#### Goal:
Quote every line of the records below word for word, omitting the pictures from your reply.

--- START Exercise inputs ---

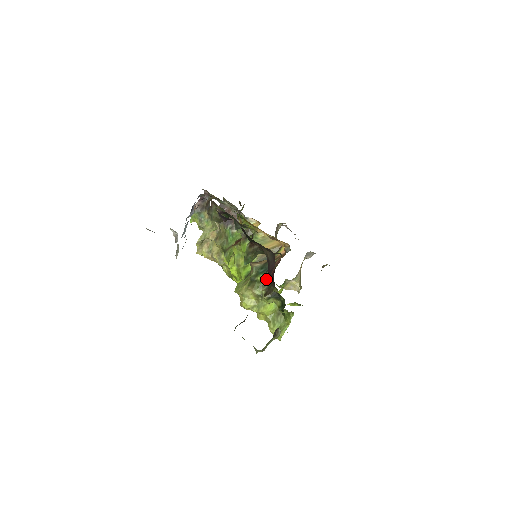
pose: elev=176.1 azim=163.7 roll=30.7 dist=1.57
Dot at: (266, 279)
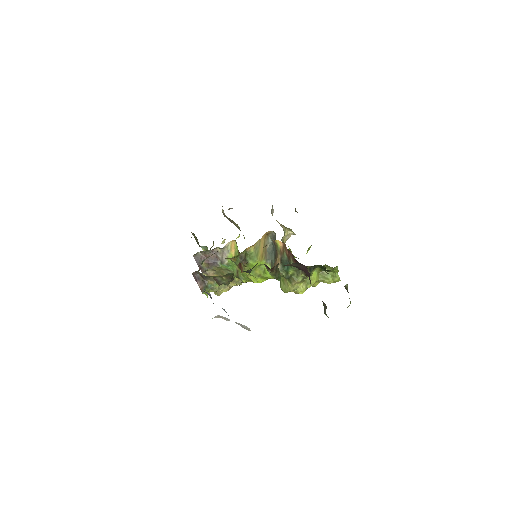
Dot at: occluded
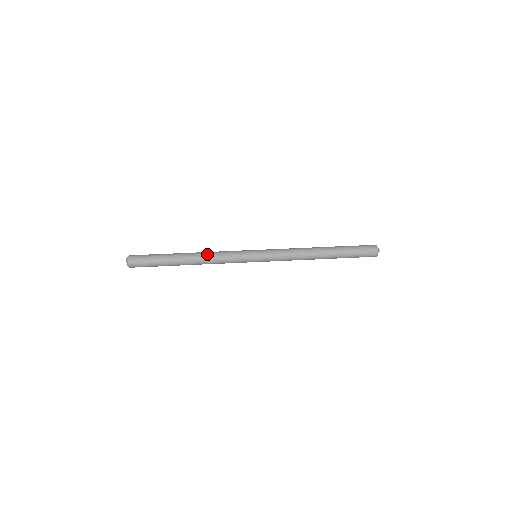
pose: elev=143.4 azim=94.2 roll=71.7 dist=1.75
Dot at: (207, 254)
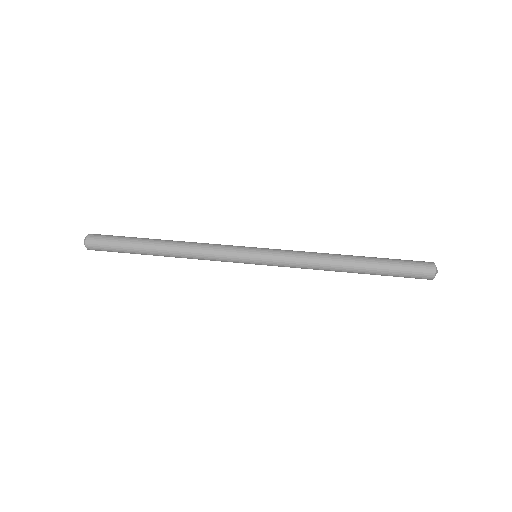
Dot at: (190, 242)
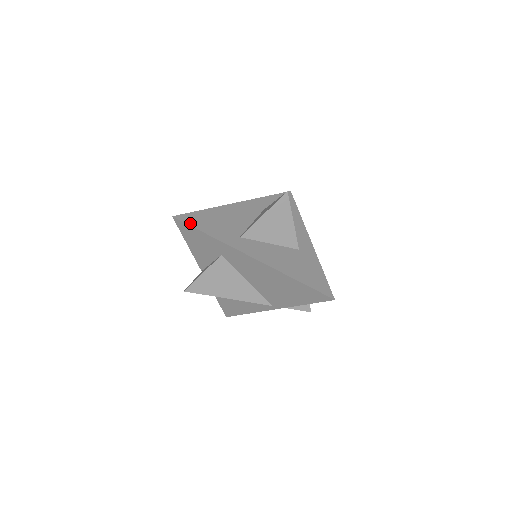
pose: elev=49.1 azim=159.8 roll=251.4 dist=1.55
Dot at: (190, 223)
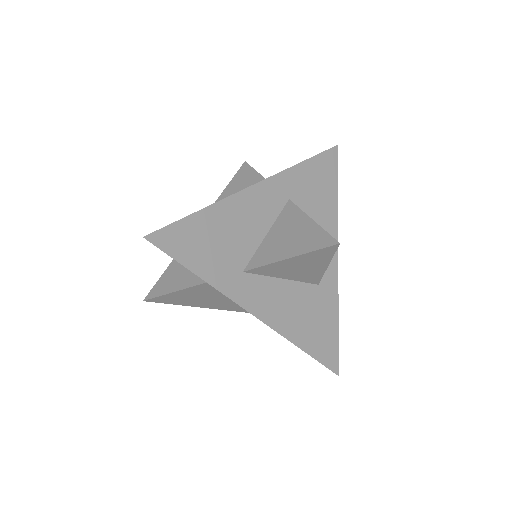
Dot at: (171, 250)
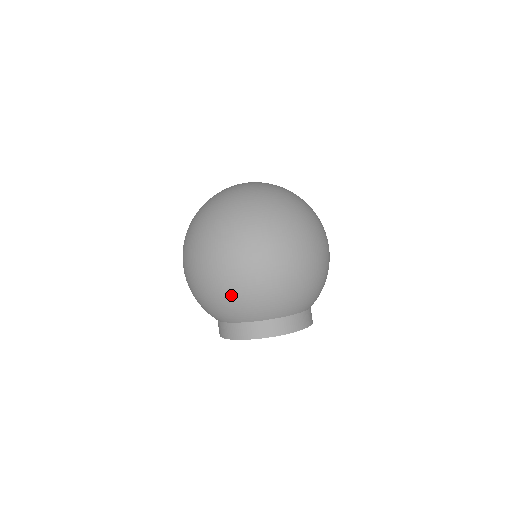
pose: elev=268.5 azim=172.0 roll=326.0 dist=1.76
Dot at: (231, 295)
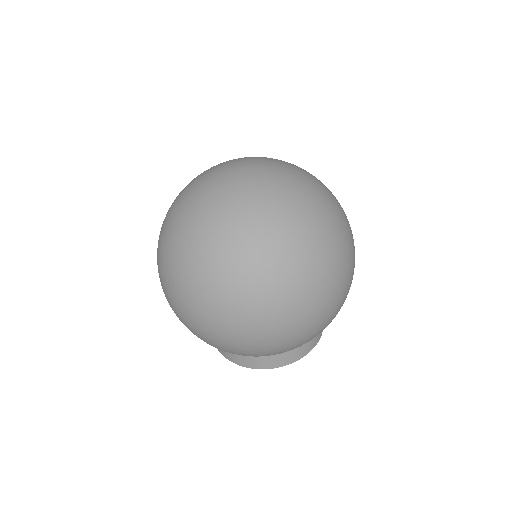
Dot at: occluded
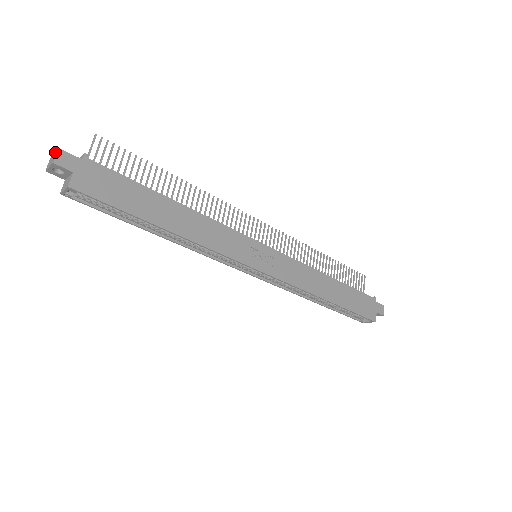
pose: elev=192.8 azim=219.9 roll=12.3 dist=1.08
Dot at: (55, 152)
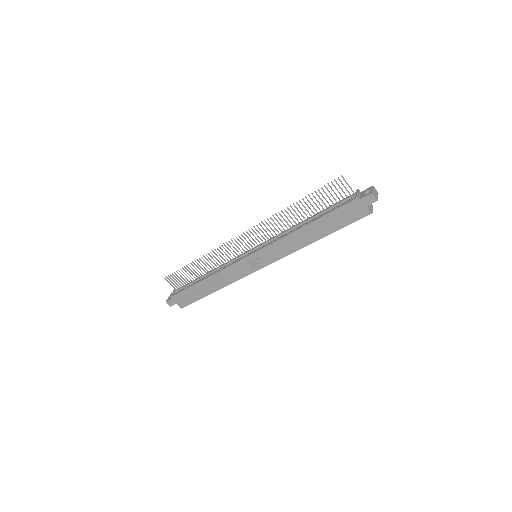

--- END Exercise inputs ---

#### Output of the exercise:
pose: elev=176.1 azim=163.7 roll=30.7 dist=1.57
Dot at: (266, 279)
Dot at: occluded
pose: elev=143.4 azim=94.2 roll=71.7 dist=1.75
Dot at: (207, 254)
Dot at: (190, 242)
pose: elev=49.1 azim=159.8 roll=251.4 dist=1.55
Dot at: (190, 223)
Dot at: (171, 250)
pose: elev=268.5 azim=172.0 roll=326.0 dist=1.76
Dot at: (231, 295)
Dot at: occluded
pose: elev=192.8 azim=219.9 roll=12.3 dist=1.08
Dot at: (55, 152)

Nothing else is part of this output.